■ PROBLEM REQUIREMENTS
Copy out every line of the rows below, leaving out the pictures.

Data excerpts
┌──
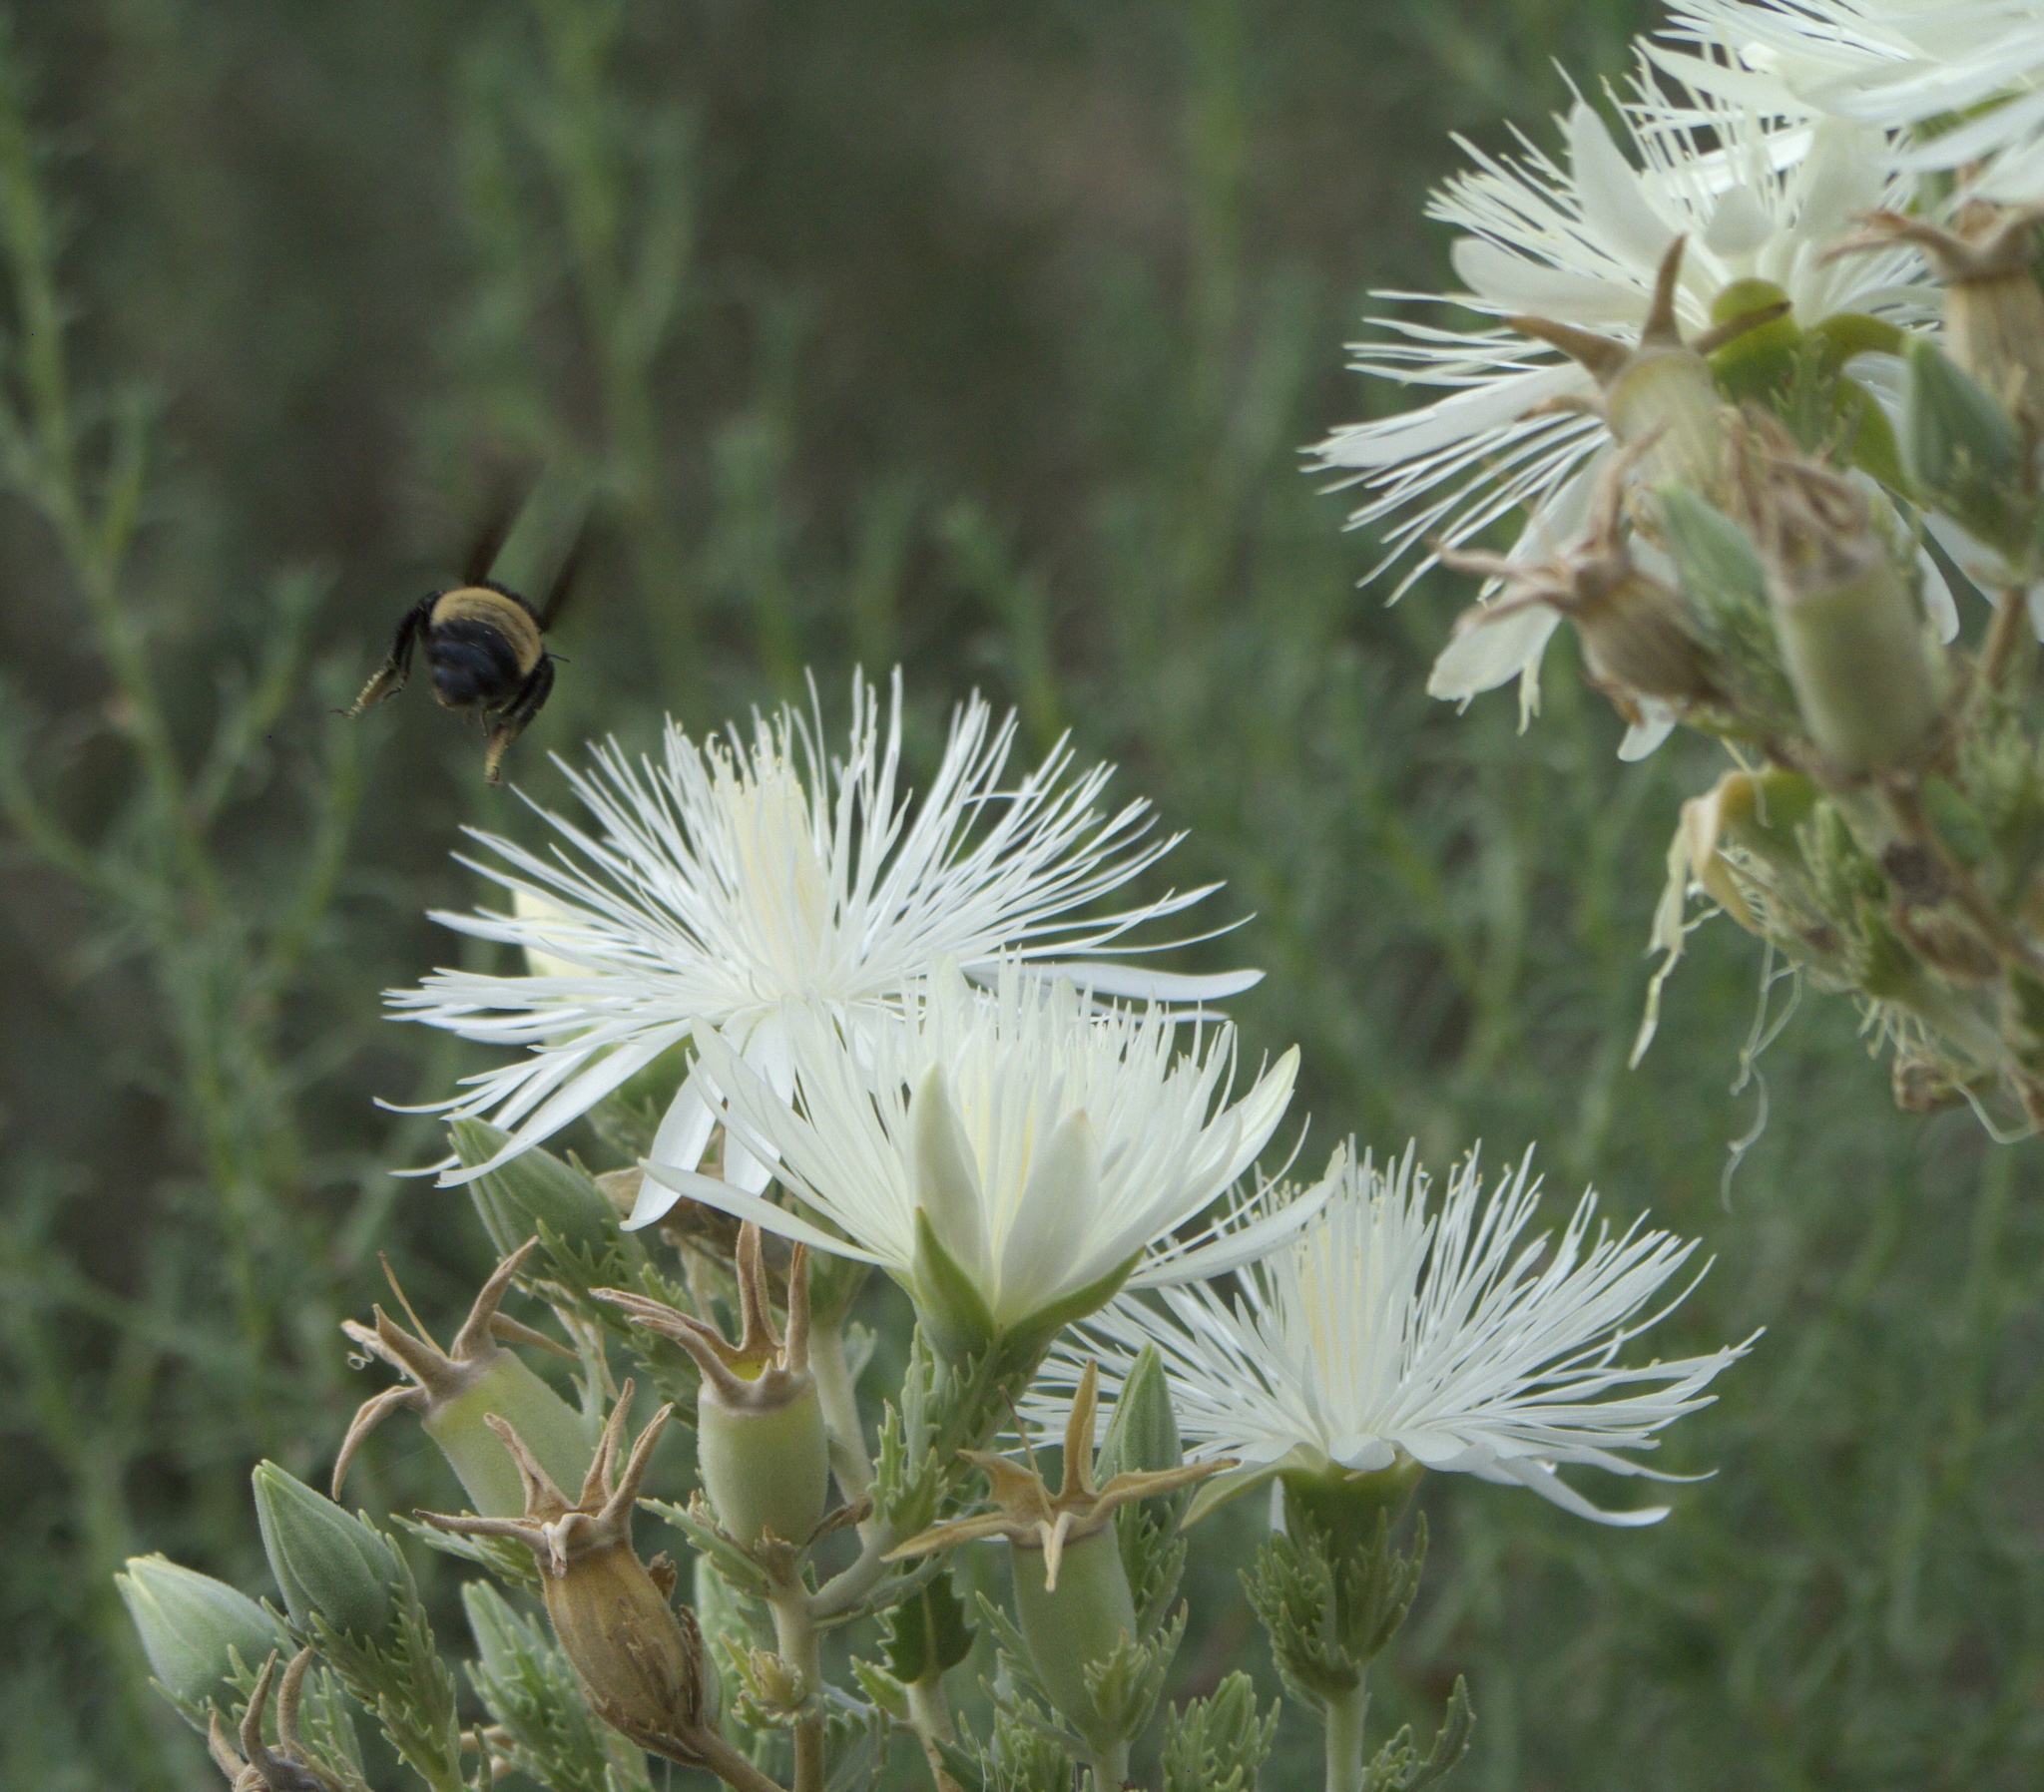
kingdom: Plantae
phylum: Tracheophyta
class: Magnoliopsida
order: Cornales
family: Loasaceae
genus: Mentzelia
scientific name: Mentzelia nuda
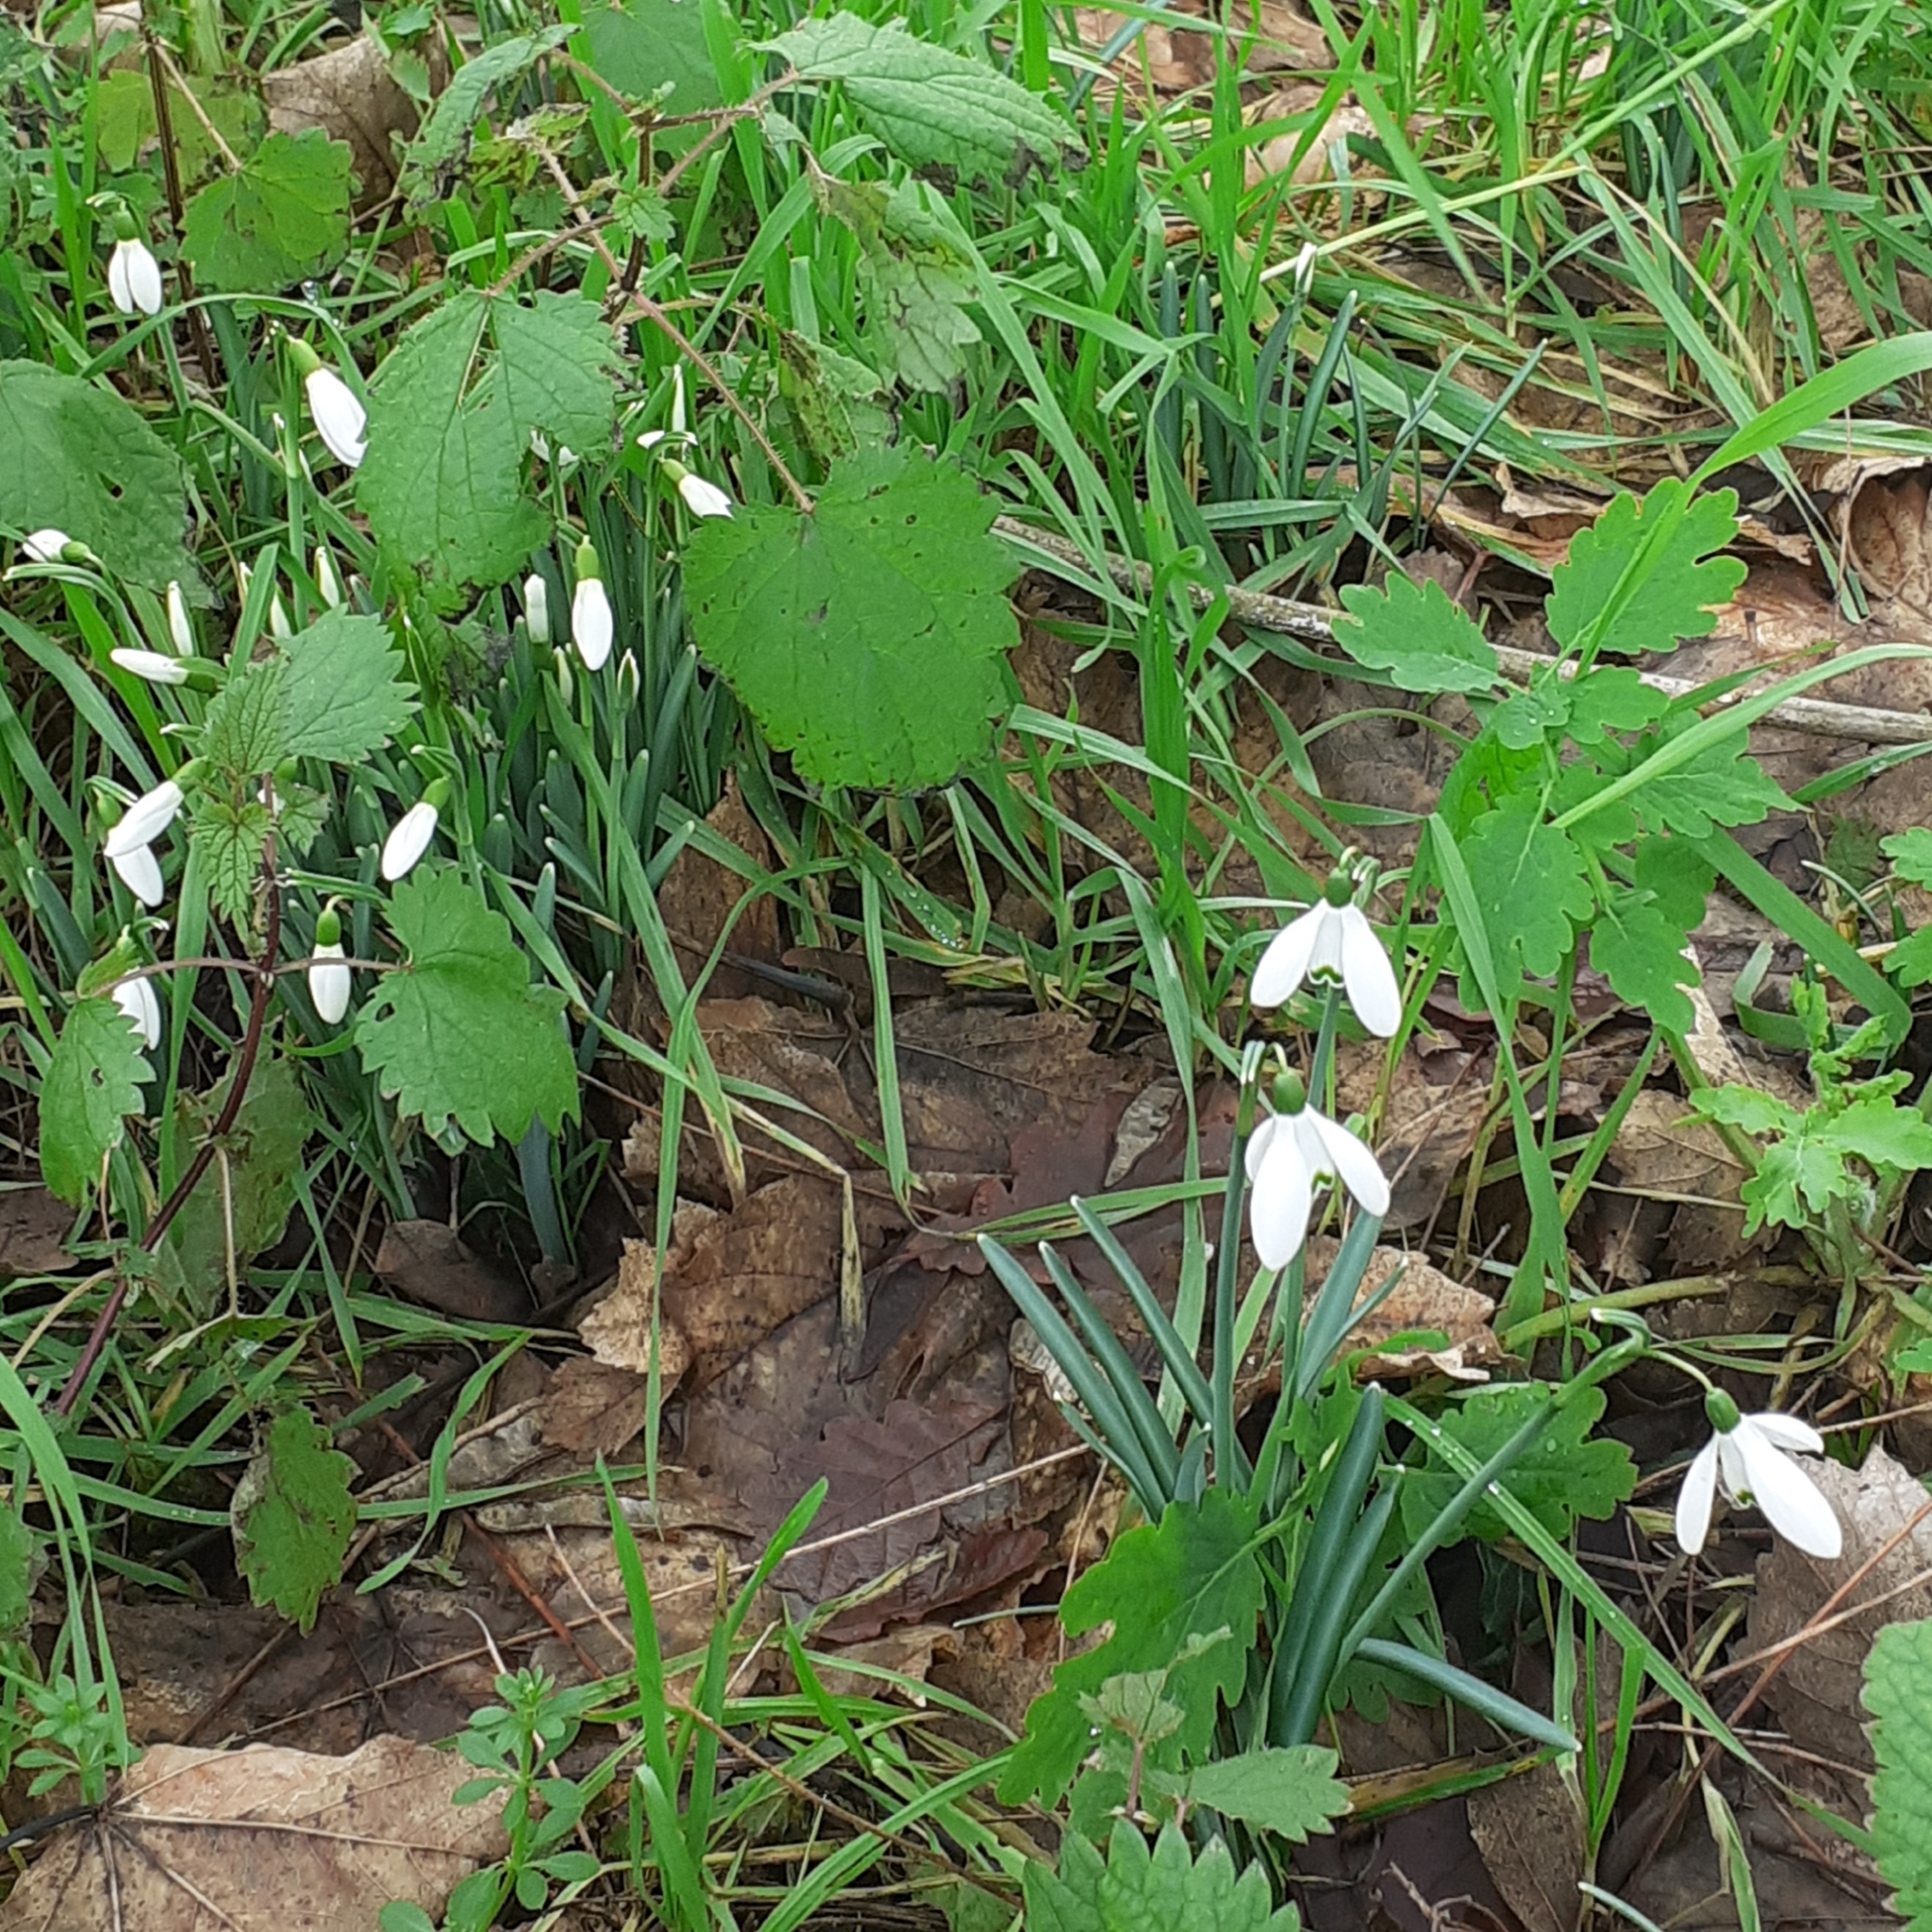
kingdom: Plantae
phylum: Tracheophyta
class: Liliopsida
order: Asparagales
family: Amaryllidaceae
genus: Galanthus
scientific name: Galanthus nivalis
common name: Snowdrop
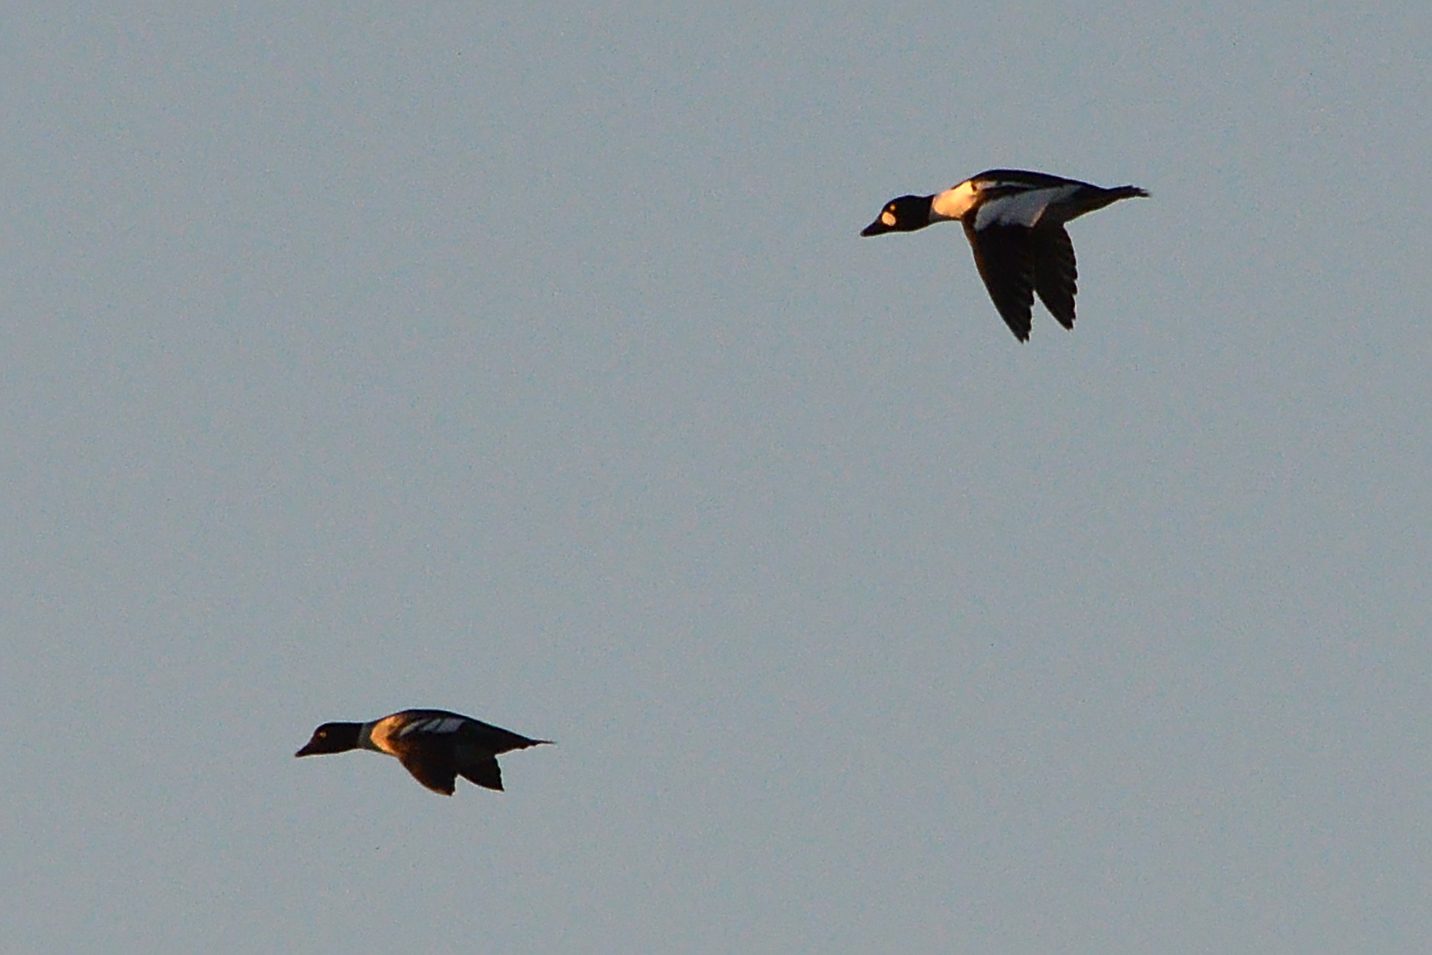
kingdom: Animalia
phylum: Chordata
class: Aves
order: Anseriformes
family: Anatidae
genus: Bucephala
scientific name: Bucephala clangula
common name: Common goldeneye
└──
■ SOLUTION BELOW
kingdom: Plantae
phylum: Tracheophyta
class: Magnoliopsida
order: Cornales
family: Loasaceae
genus: Mentzelia
scientific name: Mentzelia nuda
kingdom: Plantae
phylum: Tracheophyta
class: Liliopsida
order: Asparagales
family: Amaryllidaceae
genus: Galanthus
scientific name: Galanthus nivalis
common name: Snowdrop
kingdom: Animalia
phylum: Chordata
class: Aves
order: Anseriformes
family: Anatidae
genus: Bucephala
scientific name: Bucephala clangula
common name: Common goldeneye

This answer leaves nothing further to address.